═══ Records for processing ═══

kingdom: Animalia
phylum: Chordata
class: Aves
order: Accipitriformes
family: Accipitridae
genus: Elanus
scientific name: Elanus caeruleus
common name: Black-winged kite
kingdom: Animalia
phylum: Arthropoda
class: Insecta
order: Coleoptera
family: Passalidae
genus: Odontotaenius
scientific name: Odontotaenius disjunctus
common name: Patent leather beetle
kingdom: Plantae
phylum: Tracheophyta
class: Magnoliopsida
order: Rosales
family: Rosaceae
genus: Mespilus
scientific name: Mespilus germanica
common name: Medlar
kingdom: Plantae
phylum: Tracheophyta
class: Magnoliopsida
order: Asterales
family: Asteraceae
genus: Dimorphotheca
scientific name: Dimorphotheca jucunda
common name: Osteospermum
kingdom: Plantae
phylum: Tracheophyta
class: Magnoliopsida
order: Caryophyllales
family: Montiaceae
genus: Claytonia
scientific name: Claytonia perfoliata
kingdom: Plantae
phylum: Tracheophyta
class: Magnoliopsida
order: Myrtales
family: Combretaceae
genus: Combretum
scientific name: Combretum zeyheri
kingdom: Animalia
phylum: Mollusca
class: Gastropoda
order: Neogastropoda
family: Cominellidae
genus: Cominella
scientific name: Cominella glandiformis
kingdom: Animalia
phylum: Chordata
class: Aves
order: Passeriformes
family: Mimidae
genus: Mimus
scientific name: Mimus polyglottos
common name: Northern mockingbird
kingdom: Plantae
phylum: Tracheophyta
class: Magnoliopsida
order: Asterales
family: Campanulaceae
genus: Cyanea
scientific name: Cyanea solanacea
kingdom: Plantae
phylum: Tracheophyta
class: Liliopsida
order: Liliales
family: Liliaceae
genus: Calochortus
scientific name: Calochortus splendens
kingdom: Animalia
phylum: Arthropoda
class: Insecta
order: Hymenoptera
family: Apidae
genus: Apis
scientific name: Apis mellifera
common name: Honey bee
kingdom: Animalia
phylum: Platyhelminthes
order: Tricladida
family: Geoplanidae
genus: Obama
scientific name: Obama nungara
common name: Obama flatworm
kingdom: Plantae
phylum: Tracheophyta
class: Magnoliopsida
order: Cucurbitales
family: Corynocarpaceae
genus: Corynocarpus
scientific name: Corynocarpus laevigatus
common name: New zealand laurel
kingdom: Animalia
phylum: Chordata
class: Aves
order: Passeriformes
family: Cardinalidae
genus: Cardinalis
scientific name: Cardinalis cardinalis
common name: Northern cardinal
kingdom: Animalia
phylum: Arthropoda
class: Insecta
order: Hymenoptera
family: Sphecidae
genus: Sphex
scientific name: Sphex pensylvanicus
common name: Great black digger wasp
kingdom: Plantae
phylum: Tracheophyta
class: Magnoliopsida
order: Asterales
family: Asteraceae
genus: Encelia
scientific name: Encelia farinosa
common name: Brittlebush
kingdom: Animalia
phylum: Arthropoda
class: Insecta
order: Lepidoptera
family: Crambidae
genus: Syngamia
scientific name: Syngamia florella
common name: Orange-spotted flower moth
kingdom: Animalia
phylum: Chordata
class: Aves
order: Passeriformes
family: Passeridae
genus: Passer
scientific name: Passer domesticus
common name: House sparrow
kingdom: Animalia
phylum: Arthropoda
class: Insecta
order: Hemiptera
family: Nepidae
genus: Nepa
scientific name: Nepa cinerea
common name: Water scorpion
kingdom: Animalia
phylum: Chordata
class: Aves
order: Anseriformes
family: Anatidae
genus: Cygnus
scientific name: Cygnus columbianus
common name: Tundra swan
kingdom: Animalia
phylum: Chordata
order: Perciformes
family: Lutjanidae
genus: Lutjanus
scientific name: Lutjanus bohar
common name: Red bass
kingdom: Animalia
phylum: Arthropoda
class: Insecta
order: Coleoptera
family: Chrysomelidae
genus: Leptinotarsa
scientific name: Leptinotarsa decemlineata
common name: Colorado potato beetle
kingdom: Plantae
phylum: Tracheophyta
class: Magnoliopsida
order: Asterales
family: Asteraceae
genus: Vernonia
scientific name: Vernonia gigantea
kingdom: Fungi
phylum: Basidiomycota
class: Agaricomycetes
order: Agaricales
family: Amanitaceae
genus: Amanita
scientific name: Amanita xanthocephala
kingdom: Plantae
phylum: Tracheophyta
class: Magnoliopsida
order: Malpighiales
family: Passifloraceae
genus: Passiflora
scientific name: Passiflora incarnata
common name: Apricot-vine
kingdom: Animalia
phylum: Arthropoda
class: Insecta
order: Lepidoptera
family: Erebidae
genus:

═══

== What is asked ==
Copy these lines word for word.

== Response to this task ==
kingdom: Animalia
phylum: Chordata
class: Aves
order: Accipitriformes
family: Accipitridae
genus: Elanus
scientific name: Elanus caeruleus
common name: Black-winged kite
kingdom: Animalia
phylum: Arthropoda
class: Insecta
order: Coleoptera
family: Passalidae
genus: Odontotaenius
scientific name: Odontotaenius disjunctus
common name: Patent leather beetle
kingdom: Plantae
phylum: Tracheophyta
class: Magnoliopsida
order: Rosales
family: Rosaceae
genus: Mespilus
scientific name: Mespilus germanica
common name: Medlar
kingdom: Plantae
phylum: Tracheophyta
class: Magnoliopsida
order: Asterales
family: Asteraceae
genus: Dimorphotheca
scientific name: Dimorphotheca jucunda
common name: Osteospermum
kingdom: Plantae
phylum: Tracheophyta
class: Magnoliopsida
order: Caryophyllales
family: Montiaceae
genus: Claytonia
scientific name: Claytonia perfoliata
kingdom: Plantae
phylum: Tracheophyta
class: Magnoliopsida
order: Myrtales
family: Combretaceae
genus: Combretum
scientific name: Combretum zeyheri
kingdom: Animalia
phylum: Mollusca
class: Gastropoda
order: Neogastropoda
family: Cominellidae
genus: Cominella
scientific name: Cominella glandiformis
kingdom: Animalia
phylum: Chordata
class: Aves
order: Passeriformes
family: Mimidae
genus: Mimus
scientific name: Mimus polyglottos
common name: Northern mockingbird
kingdom: Plantae
phylum: Tracheophyta
class: Magnoliopsida
order: Asterales
family: Campanulaceae
genus: Cyanea
scientific name: Cyanea solanacea
kingdom: Plantae
phylum: Tracheophyta
class: Liliopsida
order: Liliales
family: Liliaceae
genus: Calochortus
scientific name: Calochortus splendens
kingdom: Animalia
phylum: Arthropoda
class: Insecta
order: Hymenoptera
family: Apidae
genus: Apis
scientific name: Apis mellifera
common name: Honey bee
kingdom: Animalia
phylum: Platyhelminthes
order: Tricladida
family: Geoplanidae
genus: Obama
scientific name: Obama nungara
common name: Obama flatworm
kingdom: Plantae
phylum: Tracheophyta
class: Magnoliopsida
order: Cucurbitales
family: Corynocarpaceae
genus: Corynocarpus
scientific name: Corynocarpus laevigatus
common name: New zealand laurel
kingdom: Animalia
phylum: Chordata
class: Aves
order: Passeriformes
family: Cardinalidae
genus: Cardinalis
scientific name: Cardinalis cardinalis
common name: Northern cardinal
kingdom: Animalia
phylum: Arthropoda
class: Insecta
order: Hymenoptera
family: Sphecidae
genus: Sphex
scientific name: Sphex pensylvanicus
common name: Great black digger wasp
kingdom: Plantae
phylum: Tracheophyta
class: Magnoliopsida
order: Asterales
family: Asteraceae
genus: Encelia
scientific name: Encelia farinosa
common name: Brittlebush
kingdom: Animalia
phylum: Arthropoda
class: Insecta
order: Lepidoptera
family: Crambidae
genus: Syngamia
scientific name: Syngamia florella
common name: Orange-spotted flower moth
kingdom: Animalia
phylum: Chordata
class: Aves
order: Passeriformes
family: Passeridae
genus: Passer
scientific name: Passer domesticus
common name: House sparrow
kingdom: Animalia
phylum: Arthropoda
class: Insecta
order: Hemiptera
family: Nepidae
genus: Nepa
scientific name: Nepa cinerea
common name: Water scorpion
kingdom: Animalia
phylum: Chordata
class: Aves
order: Anseriformes
family: Anatidae
genus: Cygnus
scientific name: Cygnus columbianus
common name: Tundra swan
kingdom: Animalia
phylum: Chordata
order: Perciformes
family: Lutjanidae
genus: Lutjanus
scientific name: Lutjanus bohar
common name: Red bass
kingdom: Animalia
phylum: Arthropoda
class: Insecta
order: Coleoptera
family: Chrysomelidae
genus: Leptinotarsa
scientific name: Leptinotarsa decemlineata
common name: Colorado potato beetle
kingdom: Plantae
phylum: Tracheophyta
class: Magnoliopsida
order: Asterales
family: Asteraceae
genus: Vernonia
scientific name: Vernonia gigantea
kingdom: Fungi
phylum: Basidiomycota
class: Agaricomycetes
order: Agaricales
family: Amanitaceae
genus: Amanita
scientific name: Amanita xanthocephala
kingdom: Plantae
phylum: Tracheophyta
class: Magnoliopsida
order: Malpighiales
family: Passifloraceae
genus: Passiflora
scientific name: Passiflora incarnata
common name: Apricot-vine
kingdom: Animalia
phylum: Arthropoda
class: Insecta
order: Lepidoptera
family: Erebidae
genus:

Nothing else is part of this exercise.